Problem to solve => Every line in the entries where "temperature" is found should be copied.

Listed entries =>
————
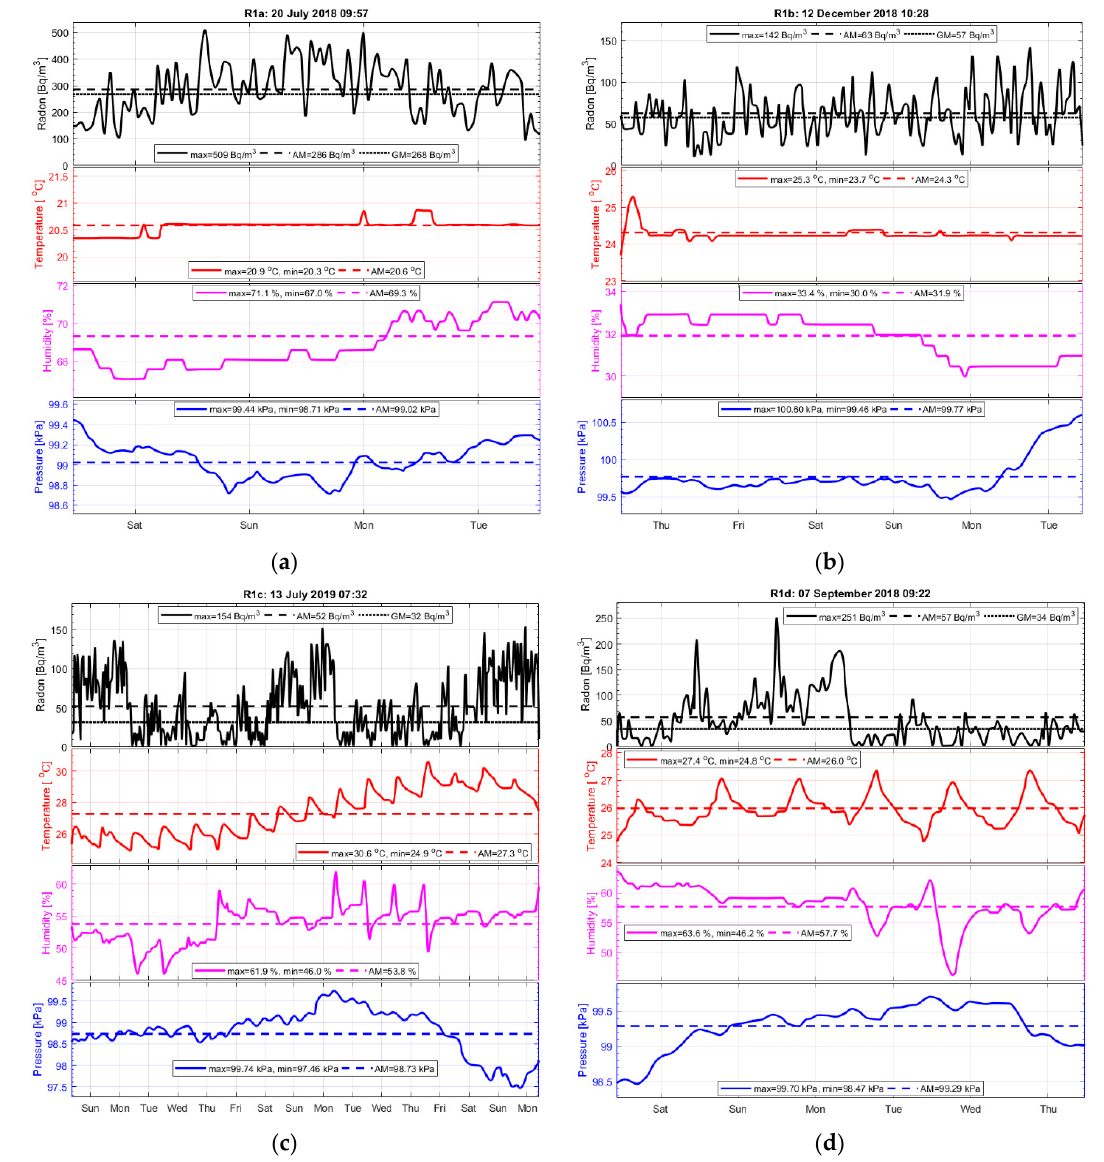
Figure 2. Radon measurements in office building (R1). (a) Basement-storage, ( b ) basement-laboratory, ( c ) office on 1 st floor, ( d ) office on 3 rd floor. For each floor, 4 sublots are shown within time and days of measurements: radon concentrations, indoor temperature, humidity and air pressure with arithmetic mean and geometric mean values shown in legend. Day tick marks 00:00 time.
————
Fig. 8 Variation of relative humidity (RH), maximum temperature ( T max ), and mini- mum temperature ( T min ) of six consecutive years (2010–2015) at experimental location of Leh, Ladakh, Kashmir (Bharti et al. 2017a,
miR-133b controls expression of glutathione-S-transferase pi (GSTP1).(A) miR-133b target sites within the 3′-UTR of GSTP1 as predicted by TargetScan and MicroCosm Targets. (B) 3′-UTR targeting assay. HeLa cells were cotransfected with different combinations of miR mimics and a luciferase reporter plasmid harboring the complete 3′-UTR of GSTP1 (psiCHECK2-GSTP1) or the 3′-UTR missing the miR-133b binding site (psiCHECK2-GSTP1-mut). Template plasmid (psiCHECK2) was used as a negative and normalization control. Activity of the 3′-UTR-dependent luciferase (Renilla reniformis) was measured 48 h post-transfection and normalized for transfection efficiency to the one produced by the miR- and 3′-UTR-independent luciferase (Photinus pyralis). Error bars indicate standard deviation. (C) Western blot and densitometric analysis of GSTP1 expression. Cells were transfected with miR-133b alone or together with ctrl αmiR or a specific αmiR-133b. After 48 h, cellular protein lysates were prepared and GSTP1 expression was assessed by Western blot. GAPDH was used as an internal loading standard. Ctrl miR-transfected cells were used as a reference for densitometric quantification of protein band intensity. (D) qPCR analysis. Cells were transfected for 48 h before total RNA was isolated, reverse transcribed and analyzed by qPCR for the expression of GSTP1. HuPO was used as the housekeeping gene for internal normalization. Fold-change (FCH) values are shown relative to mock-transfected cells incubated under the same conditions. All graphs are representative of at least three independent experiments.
————
Result for this exercise =>
Figure 2. Radon measurements in office building (R1). (a) Basement-storage, ( b ) basement-laboratory, ( c ) office on 1 st floor, ( d ) office on 3 rd floor. For each floor, 4 sublots are shown within time and days of measurements: radon concentrations, indoor temperature, humidity and air pressure with arithmetic mean and geometric mean values shown in legend. Day tick marks 00:00 time.
Fig. 8 Variation of relative humidity (RH), maximum temperature ( T max ), and mini- mum temperature ( T min ) of six consecutive years (2010–2015) at experimental location of Leh, Ladakh, Kashmir (Bharti et al. 2017a,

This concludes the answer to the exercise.